**Protokollauszug:**
..........

Protokoll der Sitzung vom 05.07.2012

„Es ist ganz klar, dass es in denjenigen Sektoren, die bereits in den EU- Emissionshandel integriert sind, keine zusätzlichen Klimaschutzeffekte gibt.“

(Beifall von der FDP)

„CO2-Emissionen werden nur in andere Bereiche Europas verlagert. Der Gesamtsaldo der CO2Emissionen bleibt gleich.“

Wenn es nicht geändert wird, werden wir ein Gesetz bekommen, das zwar für den Klimaschutz nichts

bringt, am Ende aber zu weniger Arbeitsplätzen, weniger Wohlstand und weniger Klimaschutz in Nordrhein-Westfalen führt.

(Beifall von der CDU – Zuruf: Quatsch!)

Während der Koalitionsverhandlungen der letzten Wochen hatten die Zeitungsleser immer wieder mal die Hoffnung, die SPD werde den grünen Umweltminister in die Schranken weisen. Der Kollege der FDP hat es eben schon einmal angesprochen. „Rotgrünes Kräftemessen“ und so ähnlich hießen die Überschriften.

..........

**Einträge im Datensatz:**
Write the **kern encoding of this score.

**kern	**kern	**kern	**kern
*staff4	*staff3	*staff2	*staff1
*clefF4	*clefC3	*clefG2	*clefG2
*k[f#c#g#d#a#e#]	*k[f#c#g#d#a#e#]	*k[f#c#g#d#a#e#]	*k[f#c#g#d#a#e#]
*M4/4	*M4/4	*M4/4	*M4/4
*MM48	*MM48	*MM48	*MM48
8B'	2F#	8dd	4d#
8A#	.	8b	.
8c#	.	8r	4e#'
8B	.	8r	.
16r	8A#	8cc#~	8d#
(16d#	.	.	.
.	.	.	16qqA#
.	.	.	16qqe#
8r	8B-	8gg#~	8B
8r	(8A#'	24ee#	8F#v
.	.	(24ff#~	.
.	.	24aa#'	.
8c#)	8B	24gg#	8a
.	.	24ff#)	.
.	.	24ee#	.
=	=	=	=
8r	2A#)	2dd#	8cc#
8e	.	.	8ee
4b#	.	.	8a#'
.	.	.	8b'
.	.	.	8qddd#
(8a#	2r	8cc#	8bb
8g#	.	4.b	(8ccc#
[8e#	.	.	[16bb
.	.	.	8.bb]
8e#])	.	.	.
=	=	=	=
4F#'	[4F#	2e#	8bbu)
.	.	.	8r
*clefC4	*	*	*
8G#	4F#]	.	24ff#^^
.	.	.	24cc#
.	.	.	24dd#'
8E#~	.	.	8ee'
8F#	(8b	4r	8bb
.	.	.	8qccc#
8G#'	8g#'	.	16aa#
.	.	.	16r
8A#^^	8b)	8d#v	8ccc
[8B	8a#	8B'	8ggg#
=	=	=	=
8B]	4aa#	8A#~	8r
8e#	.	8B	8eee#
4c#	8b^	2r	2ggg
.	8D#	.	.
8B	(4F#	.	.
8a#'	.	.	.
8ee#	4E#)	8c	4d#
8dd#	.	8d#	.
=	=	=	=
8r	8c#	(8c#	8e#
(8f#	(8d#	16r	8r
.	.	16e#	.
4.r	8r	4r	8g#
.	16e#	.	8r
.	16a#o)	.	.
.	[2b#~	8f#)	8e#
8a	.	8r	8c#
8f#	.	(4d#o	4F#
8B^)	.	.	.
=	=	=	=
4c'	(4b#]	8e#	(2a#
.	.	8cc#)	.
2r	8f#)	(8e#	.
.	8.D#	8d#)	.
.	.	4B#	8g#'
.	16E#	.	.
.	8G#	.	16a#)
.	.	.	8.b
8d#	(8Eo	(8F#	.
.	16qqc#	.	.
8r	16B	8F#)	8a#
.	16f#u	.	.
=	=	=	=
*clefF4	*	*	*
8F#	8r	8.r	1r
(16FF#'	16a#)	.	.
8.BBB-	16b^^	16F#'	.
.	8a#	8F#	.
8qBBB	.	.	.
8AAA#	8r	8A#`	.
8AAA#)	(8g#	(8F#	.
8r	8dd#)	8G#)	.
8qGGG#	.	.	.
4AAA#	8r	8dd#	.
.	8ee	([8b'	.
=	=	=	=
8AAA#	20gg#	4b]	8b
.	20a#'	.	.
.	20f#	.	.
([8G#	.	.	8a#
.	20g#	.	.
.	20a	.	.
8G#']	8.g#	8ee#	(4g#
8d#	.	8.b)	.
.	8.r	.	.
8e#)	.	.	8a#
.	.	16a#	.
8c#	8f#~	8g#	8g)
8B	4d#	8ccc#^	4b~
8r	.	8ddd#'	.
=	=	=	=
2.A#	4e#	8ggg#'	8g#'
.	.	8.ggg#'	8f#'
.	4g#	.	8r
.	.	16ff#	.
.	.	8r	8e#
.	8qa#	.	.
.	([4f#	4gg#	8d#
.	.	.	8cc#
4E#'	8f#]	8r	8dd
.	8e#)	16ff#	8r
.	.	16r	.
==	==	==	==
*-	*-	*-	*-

..........

**Schriftliche Aufgabe 1:**
Bearbeite den Protokollauszug, beginnend mit „(Beifall von der FDP)“ und weiter bis einschließlich „hießen die Überschriften.“, und setze dabei „Wirtschaftsminister“ an die Stelle von „Umweltminister“.
**Schriftliche Aufgabe 2:**
Knüpfe an den letzten Satz des Protokollauszugs an und schreibe ihn fort.
Die Einträge sind eigenständiges Material und gehören nicht zum Protokollauszug.

**Endgültige Antwort 1:**
(Beifall von der FDP)

„CO2-Emissionen werden nur in andere Bereiche Europas verlagert. Der Gesamtsaldo der CO2Emissionen bleibt gleich.“

Wenn es nicht geändert wird, werden wir ein Gesetz bekommen, das zwar für den Klimaschutz nichts

bringt, am Ende aber zu weniger Arbeitsplätzen, weniger Wohlstand und weniger Klimaschutz in Nordrhein-Westfalen führt.

(Beifall von der CDU – Zuruf: Quatsch!)

Während der Koalitionsverhandlungen der letzten Wochen hatten die Zeitungsleser immer wieder mal die Hoffnung, die SPD werde den grünen Wirtschaftsminister in die Schranken weisen. Der Kollege der FDP hat es eben schon einmal angesprochen. „Rotgrünes Kräftemessen“ und so ähnlich hießen die Überschriften.

**Endgültige Antwort 2:**
Sie haben nur einen einzigen Satz in diesem Gesetz verändert, erklären hier jedoch wortreich, sie hätten die Anhörung berücksichtigt. – Wir haben hier einen Tag lang gesessen. Die Experten haben das Gesetz verrissen. Ich habe eben die Gruppen genannt. Dann ändern Sie lediglich einen einzigen Satz, und die übrigen 25 Seiten der Vorlage sind unverändert geblieben.

Herzlichen Glückwunsch, liebe Kollegen der SPD! Das ist das, was Sie im rot-grünen Kräftemessen erreicht haben. Ich kann Ihnen sagen: Die Grünen haben sich wieder einmal auf der ganzen Linie durchgesetzt. Am Ende werden die Arbeitnehmerinnen und Arbeitnehmer in diesem Land die Leidtragenden sein.

(Beifall von der CDU und der FDP)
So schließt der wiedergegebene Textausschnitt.